Home offices, like traditional office settings, are now following a trend to promote more standing time and decrease sitting. Of course most people don’t wish to stand all day long, and it can be harder to stand and concentrate on difficult tasks, so the solution for home offices is probably some combination that allows both sitting and standing.
From a design point of view, there are some options for built-ins that can make the home office a healthier room in the house.
For the best fit in a standing or sitting desk, it’s important to have it set up for the optimal body position. The Human Solution offers a calculator for both sitting and standing desk designs. Generally, your sitting or standing elbow height should be the height of the keyboard surface. The screen should be between 20 and 30 inches from the eyes and the top of the screen should be at eye level.

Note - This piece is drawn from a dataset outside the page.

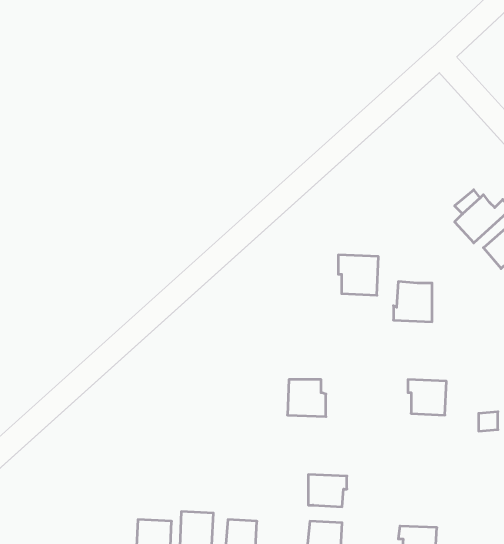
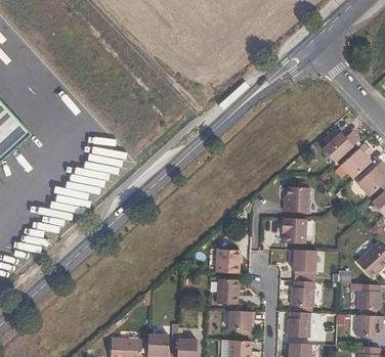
building: [338,255,378,295] -> [283,218,308,243]
building: none -> [218,278,240,304]
building: none -> [292,280,316,307]
building: none -> [288,311,310,337]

There are plenty of options for standing desk furniture. Very often people will re-purpose architects’ desks, library or municipal office tall tables or desks, and even some re-purposed industrial stations can be modified for home office use. The key is to set up the standing desk to feel comfortable and be as useful as possible. Sometimes something can look great, but if it’s not sized right, it can be a bad choice.
Human Solution desks offer a custom approach to stand-sit desks. Their desks adjust to preset levels with the touch of a button, allowing for ease of transition between sitting and standing.
Other options include cantilevered desk additions that will raise or lower the computer screen and keyboard easily. Some home offices with limited space utilize a drop-down desktop that folds away when not in use.
Most experts agree that some sitting and mostly standing for desk-type work has a lot of benefits. You’ll need to start slowly with just a few hours a day, as standing to type or complete other computer tasks can be tiring. Make sure that your footing is padded. Kitchen pros use special padded mats to save their legs and backs; consider using one for your standing desk area. Some experts recommend padding the edges of the standing desk as it’s a natural tendency to lean on things when standing.
Another important tip: keep some sort of sitting desk area for tasks that need more concentration or to provide a break from standing. However, make sure that the standing desk is your primary work location, otherwise you’ll end up “cheating” with the sitting desk too easily. It’s also fairly important to take regular breaks from standing in one position and move around a bit. That keeps the blood moving and muscles from tiring or cramping.